US official warns Ebola outbreak will get worse
By CLARENCE ROY-MACAULAY
and JONATHAN PAYE-LAYLEH
the associated press | August 28,2014
FREETOWN, Sierra Leone — A third top doctor has died from Ebola in Sierra Leone, a government official said Wednesday, as a leading American health official warned that the outbreak sweeping West Africa would get worse.
The disease has already killed more than 1,400 people in Guinea, Liberia, Nigeria and Sierra Leone, and Doctors Without Borders warned that the tremendous influx of patients in Liberia, in particular, is overwhelming their treatment centers there.
“I wish I didn’t have to say this, but it is going get worse before it gets better,” Dr. Tom Frieden, the director of the U.S. Centers for Disease Control and Prevention, said of the outbreak at the end of a visit to Liberia, where he described the situation as dire.
Liberia has recorded the highest number of cases and deaths of any of the four countries.

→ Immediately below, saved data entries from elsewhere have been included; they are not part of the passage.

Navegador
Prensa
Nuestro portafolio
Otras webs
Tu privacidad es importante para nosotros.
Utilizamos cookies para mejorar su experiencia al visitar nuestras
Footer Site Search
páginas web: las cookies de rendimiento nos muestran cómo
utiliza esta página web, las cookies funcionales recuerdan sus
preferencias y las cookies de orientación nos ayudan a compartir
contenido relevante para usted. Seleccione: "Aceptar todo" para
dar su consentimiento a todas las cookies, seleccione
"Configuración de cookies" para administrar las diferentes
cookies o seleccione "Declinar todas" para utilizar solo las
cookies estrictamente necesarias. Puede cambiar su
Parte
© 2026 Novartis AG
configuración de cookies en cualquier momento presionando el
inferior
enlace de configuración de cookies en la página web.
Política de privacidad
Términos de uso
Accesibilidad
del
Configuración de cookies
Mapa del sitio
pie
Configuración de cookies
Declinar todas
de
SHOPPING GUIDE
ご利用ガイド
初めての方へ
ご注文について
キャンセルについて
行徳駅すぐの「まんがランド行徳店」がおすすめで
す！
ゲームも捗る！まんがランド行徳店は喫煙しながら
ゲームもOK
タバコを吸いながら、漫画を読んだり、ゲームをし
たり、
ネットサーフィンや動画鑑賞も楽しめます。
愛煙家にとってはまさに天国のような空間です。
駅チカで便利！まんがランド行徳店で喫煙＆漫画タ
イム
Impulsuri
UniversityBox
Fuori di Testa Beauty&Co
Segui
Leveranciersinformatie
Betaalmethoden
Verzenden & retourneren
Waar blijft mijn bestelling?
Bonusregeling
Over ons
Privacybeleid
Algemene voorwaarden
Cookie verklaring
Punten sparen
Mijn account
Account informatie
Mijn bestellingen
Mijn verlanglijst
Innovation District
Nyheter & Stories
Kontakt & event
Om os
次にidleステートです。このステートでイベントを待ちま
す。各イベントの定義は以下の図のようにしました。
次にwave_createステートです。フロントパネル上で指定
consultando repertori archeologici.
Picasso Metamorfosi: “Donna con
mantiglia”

Doctors Without Borders said in a statement that a new treatment center recently opened in the country’s capital with 120 beds filled up almost immediately.
The tremendous number of patients means that the medical charity is not able to provide those patients with intravenous treatments, a primary way doctors keep people who are losing a tremendous amount of fluid alive.
The group did not mention Frieden’s visit or recent U.N. ones, but it said discussions happening now about international coordination are coming too late and that there are countries that could make a dramatic difference if they provided more expertise and resources. It did not name the countries.
“This is not only an Ebola outbreak — it is a humanitarian emergency, and it needs a full-scale humanitarian response,” Lindis Hurum, the group’s emergency coordinator in Monrovia, the Liberian capital, said in the statement.
Frieden travels next to Sierra Leone, where the loss of a third senior doctor has raised concerns about the country’s ability to fight the outbreak.
Dr. Sahr Rogers had been working at a hospital in the eastern town of Kenema when he contracted Ebola, Sierra Leonean presidential adviser Ibrahim Ben Kargbo said Wednesday.
Rogers’ death marks yet another setback for Sierra Leone, a country still recovering from years of civil war, where there are only two doctors per 100,000 people, according to WHO. By comparison, there are 245 doctors per 100,000 in the United States.